Lines from the material below that hold the string "utility" are what is needed; copy each of them.

==== Data ====

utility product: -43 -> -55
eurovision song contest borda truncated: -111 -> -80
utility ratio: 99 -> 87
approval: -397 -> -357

====
==== Data ====

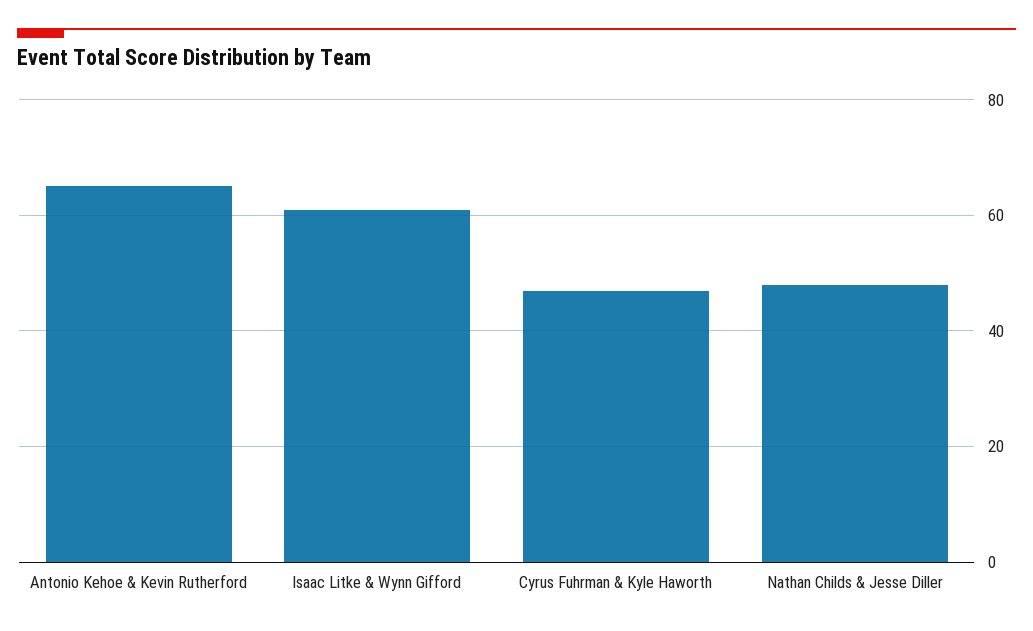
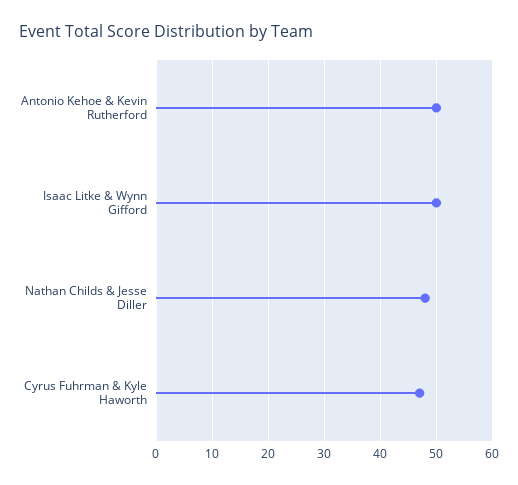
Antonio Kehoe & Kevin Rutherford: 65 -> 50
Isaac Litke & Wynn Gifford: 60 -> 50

====

### [Problem solution]
utility product: -43 -> -55
utility ratio: 99 -> 87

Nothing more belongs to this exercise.